───── Data listing ─────

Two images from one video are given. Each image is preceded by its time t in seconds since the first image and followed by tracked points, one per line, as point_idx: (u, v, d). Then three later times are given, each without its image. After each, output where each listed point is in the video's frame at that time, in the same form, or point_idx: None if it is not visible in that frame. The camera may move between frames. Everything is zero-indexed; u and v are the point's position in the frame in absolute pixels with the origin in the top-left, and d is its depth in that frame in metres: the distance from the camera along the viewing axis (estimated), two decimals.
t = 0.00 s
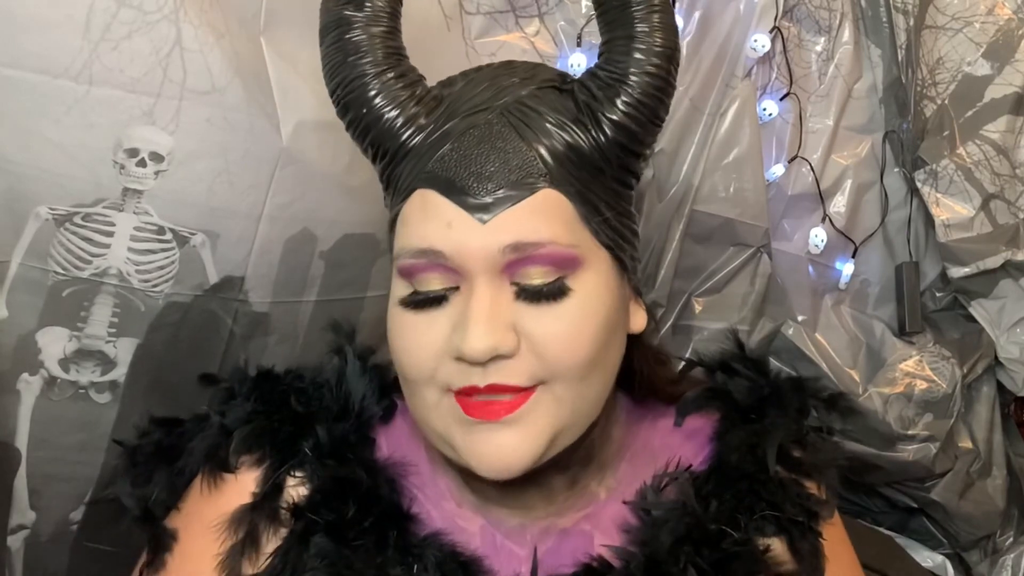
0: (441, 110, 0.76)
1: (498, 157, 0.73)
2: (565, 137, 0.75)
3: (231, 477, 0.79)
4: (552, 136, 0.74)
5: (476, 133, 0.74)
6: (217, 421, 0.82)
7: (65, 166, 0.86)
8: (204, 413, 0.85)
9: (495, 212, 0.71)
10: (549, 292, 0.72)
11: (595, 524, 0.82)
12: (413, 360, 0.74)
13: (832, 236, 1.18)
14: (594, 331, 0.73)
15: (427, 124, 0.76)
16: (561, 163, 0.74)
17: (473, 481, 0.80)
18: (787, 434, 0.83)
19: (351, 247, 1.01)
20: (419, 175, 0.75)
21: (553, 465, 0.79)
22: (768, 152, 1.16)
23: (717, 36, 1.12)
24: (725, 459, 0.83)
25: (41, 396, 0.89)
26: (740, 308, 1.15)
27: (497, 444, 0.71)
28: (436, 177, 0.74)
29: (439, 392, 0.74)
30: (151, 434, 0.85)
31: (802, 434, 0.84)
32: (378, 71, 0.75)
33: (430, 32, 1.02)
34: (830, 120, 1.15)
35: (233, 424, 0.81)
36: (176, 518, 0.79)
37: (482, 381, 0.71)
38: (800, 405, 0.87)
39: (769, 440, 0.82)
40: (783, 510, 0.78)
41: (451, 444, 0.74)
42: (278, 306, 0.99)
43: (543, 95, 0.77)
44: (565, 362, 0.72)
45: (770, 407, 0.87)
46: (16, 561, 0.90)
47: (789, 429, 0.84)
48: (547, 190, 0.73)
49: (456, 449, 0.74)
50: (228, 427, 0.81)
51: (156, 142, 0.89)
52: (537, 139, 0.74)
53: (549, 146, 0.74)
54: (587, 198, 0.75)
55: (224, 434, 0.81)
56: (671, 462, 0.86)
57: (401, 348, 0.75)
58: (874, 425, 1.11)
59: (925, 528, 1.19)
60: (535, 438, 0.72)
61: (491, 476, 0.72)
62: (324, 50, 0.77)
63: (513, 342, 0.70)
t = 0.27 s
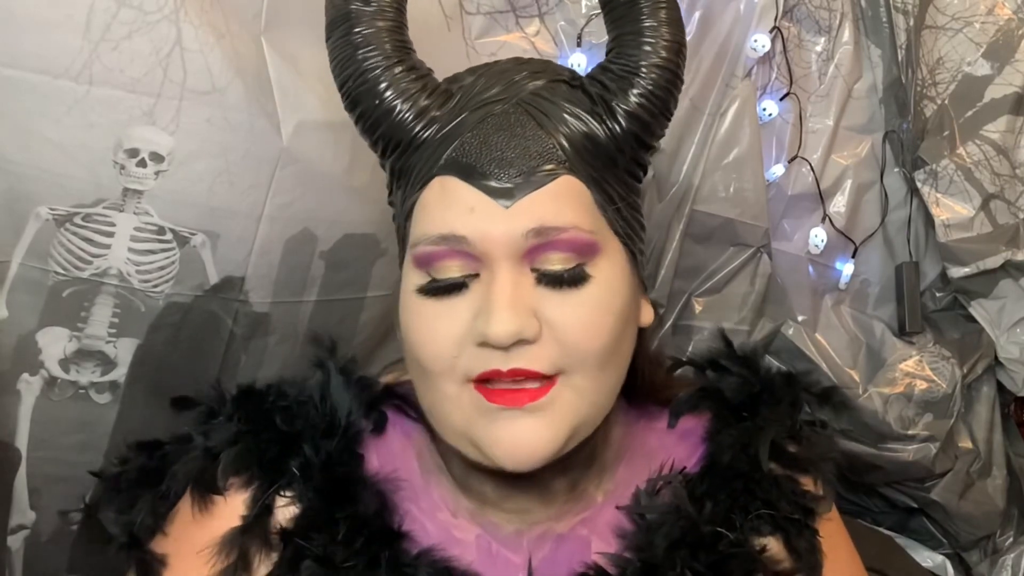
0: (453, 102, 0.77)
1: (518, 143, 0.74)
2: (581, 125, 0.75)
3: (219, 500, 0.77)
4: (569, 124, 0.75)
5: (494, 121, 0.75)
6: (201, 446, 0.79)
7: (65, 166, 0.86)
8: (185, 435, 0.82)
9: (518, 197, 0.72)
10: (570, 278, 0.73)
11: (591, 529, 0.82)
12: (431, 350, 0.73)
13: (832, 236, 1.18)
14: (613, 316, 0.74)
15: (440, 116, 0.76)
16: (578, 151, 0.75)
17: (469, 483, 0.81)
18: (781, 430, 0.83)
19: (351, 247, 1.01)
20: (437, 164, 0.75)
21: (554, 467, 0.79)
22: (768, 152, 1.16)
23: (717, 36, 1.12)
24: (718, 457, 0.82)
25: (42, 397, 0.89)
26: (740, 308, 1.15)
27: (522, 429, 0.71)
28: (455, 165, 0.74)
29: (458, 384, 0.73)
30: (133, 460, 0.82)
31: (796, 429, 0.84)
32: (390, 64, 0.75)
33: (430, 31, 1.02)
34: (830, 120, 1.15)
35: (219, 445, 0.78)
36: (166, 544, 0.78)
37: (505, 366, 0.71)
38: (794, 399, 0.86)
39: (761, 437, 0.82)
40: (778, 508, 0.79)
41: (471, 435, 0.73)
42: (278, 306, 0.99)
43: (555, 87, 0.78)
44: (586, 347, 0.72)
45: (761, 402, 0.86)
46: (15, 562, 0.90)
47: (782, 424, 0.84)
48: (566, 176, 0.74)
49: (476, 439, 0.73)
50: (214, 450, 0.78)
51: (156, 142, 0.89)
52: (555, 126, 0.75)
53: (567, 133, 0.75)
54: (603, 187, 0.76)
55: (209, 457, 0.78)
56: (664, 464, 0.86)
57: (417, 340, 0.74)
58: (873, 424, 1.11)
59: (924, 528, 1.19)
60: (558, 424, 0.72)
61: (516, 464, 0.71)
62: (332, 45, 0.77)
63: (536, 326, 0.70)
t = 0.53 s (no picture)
0: (463, 102, 0.77)
1: (529, 144, 0.74)
2: (592, 129, 0.76)
3: (207, 509, 0.77)
4: (580, 126, 0.76)
5: (505, 122, 0.75)
6: (188, 449, 0.79)
7: (65, 167, 0.86)
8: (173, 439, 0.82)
9: (528, 195, 0.72)
10: (580, 279, 0.73)
11: (585, 543, 0.82)
12: (435, 350, 0.72)
13: (832, 236, 1.18)
14: (619, 322, 0.74)
15: (450, 116, 0.76)
16: (589, 154, 0.75)
17: (463, 494, 0.81)
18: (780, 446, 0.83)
19: (351, 248, 1.01)
20: (447, 162, 0.75)
21: (550, 478, 0.79)
22: (768, 152, 1.15)
23: (718, 36, 1.12)
24: (718, 471, 0.83)
25: (42, 397, 0.89)
26: (740, 308, 1.15)
27: (524, 432, 0.70)
28: (465, 164, 0.74)
29: (459, 386, 0.72)
30: (118, 463, 0.82)
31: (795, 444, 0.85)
32: (402, 62, 0.75)
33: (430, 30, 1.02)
34: (830, 120, 1.16)
35: (207, 453, 0.78)
36: (153, 553, 0.78)
37: (510, 364, 0.70)
38: (793, 413, 0.85)
39: (761, 454, 0.82)
40: (776, 525, 0.79)
41: (469, 440, 0.72)
42: (278, 306, 0.99)
43: (566, 91, 0.78)
44: (592, 352, 0.72)
45: (760, 416, 0.86)
46: (16, 562, 0.90)
47: (781, 440, 0.83)
48: (577, 177, 0.74)
49: (475, 441, 0.71)
50: (202, 458, 0.78)
51: (156, 142, 0.89)
52: (567, 128, 0.75)
53: (578, 135, 0.75)
54: (613, 192, 0.77)
55: (196, 463, 0.78)
56: (661, 479, 0.86)
57: (419, 340, 0.73)
58: (874, 425, 1.11)
59: (924, 528, 1.19)
60: (559, 428, 0.71)
61: (515, 469, 0.70)
62: (343, 41, 0.77)
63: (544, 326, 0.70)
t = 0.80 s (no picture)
0: (463, 114, 0.76)
1: (526, 160, 0.73)
2: (593, 144, 0.75)
3: (204, 518, 0.77)
4: (580, 141, 0.75)
5: (503, 137, 0.74)
6: (184, 456, 0.79)
7: (65, 167, 0.86)
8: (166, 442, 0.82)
9: (523, 217, 0.71)
10: (577, 301, 0.73)
11: (585, 560, 0.82)
12: (429, 369, 0.72)
13: (832, 236, 1.18)
14: (616, 346, 0.74)
15: (449, 127, 0.76)
16: (588, 171, 0.75)
17: (461, 511, 0.81)
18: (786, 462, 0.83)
19: (351, 248, 1.01)
20: (444, 177, 0.74)
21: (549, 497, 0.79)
22: (768, 152, 1.15)
23: (718, 36, 1.12)
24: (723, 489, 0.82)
25: (42, 397, 0.89)
26: (740, 308, 1.15)
27: (516, 457, 0.70)
28: (460, 181, 0.73)
29: (452, 409, 0.72)
30: (109, 467, 0.81)
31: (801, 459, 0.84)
32: (402, 71, 0.75)
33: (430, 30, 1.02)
34: (830, 120, 1.16)
35: (203, 461, 0.78)
36: (144, 560, 0.77)
37: (501, 390, 0.70)
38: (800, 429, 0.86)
39: (766, 471, 0.82)
40: (780, 543, 0.78)
41: (462, 464, 0.72)
42: (278, 306, 0.99)
43: (569, 103, 0.78)
44: (586, 377, 0.72)
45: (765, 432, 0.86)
46: (16, 562, 0.90)
47: (788, 456, 0.83)
48: (574, 197, 0.73)
49: (467, 466, 0.72)
50: (198, 465, 0.78)
51: (156, 142, 0.89)
52: (566, 144, 0.74)
53: (577, 151, 0.75)
54: (612, 209, 0.76)
55: (192, 470, 0.78)
56: (663, 496, 0.86)
57: (413, 360, 0.74)
58: (874, 425, 1.11)
59: (923, 527, 1.19)
60: (551, 459, 0.71)
61: (504, 498, 0.70)
62: (343, 47, 0.77)
63: (536, 350, 0.70)
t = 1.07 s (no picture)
0: (450, 139, 0.75)
1: (512, 194, 0.72)
2: (582, 174, 0.74)
3: (207, 529, 0.77)
4: (567, 172, 0.74)
5: (488, 170, 0.73)
6: (187, 466, 0.79)
7: (66, 167, 0.86)
8: (170, 449, 0.83)
9: (507, 259, 0.70)
10: (565, 341, 0.72)
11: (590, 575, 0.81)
12: (416, 409, 0.73)
13: (832, 236, 1.18)
14: (606, 384, 0.72)
15: (435, 153, 0.75)
16: (576, 203, 0.73)
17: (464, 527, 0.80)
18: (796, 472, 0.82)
19: (351, 248, 1.01)
20: (429, 209, 0.74)
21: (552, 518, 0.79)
22: (768, 152, 1.15)
23: (718, 36, 1.12)
24: (730, 500, 0.82)
25: (42, 397, 0.89)
26: (740, 308, 1.14)
27: (499, 501, 0.70)
28: (442, 218, 0.73)
29: (438, 446, 0.72)
30: (113, 475, 0.83)
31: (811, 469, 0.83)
32: (385, 94, 0.74)
33: (430, 29, 1.02)
34: (830, 120, 1.16)
35: (208, 471, 0.78)
36: (148, 568, 0.78)
37: (486, 438, 0.70)
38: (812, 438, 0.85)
39: (775, 481, 0.81)
40: (790, 553, 0.77)
41: (451, 499, 0.73)
42: (278, 306, 0.99)
43: (562, 125, 0.76)
44: (574, 420, 0.71)
45: (773, 441, 0.85)
46: (16, 562, 0.90)
47: (796, 465, 0.83)
48: (562, 234, 0.72)
49: (455, 503, 0.72)
50: (200, 476, 0.78)
51: (156, 142, 0.89)
52: (554, 177, 0.73)
53: (566, 185, 0.73)
54: (604, 238, 0.75)
55: (194, 481, 0.78)
56: (669, 508, 0.86)
57: (402, 394, 0.74)
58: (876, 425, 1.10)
59: (923, 527, 1.18)
60: (537, 501, 0.71)
61: (492, 530, 0.70)
62: (325, 64, 0.75)
63: (522, 398, 0.69)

─────

An exact copy of the lines above, from the one containing "21: (553, 465, 0.79)" down to the one containing "54: (587, 198, 0.75)" and including both, is the whole answer; retype it and nothing else.

[Expected answer]:
21: (553, 465, 0.79)
22: (768, 152, 1.16)
23: (717, 36, 1.12)
24: (725, 459, 0.83)
25: (41, 396, 0.89)
26: (740, 308, 1.15)
27: (497, 444, 0.71)
28: (436, 177, 0.74)
29: (439, 392, 0.74)
30: (151, 434, 0.85)
31: (802, 434, 0.84)
32: (378, 71, 0.75)
33: (430, 32, 1.02)
34: (830, 120, 1.15)
35: (233, 424, 0.81)
36: (176, 518, 0.79)
37: (482, 381, 0.71)
38: (800, 405, 0.87)
39: (769, 440, 0.82)
40: (783, 510, 0.78)
41: (451, 444, 0.74)
42: (278, 306, 0.99)
43: (543, 95, 0.77)
44: (565, 362, 0.72)
45: (770, 407, 0.87)
46: (16, 561, 0.90)
47: (789, 429, 0.84)
48: (547, 190, 0.73)
49: (456, 449, 0.74)
50: (228, 427, 0.81)
51: (156, 142, 0.89)
52: (537, 139, 0.74)
53: (549, 146, 0.74)
54: (587, 198, 0.75)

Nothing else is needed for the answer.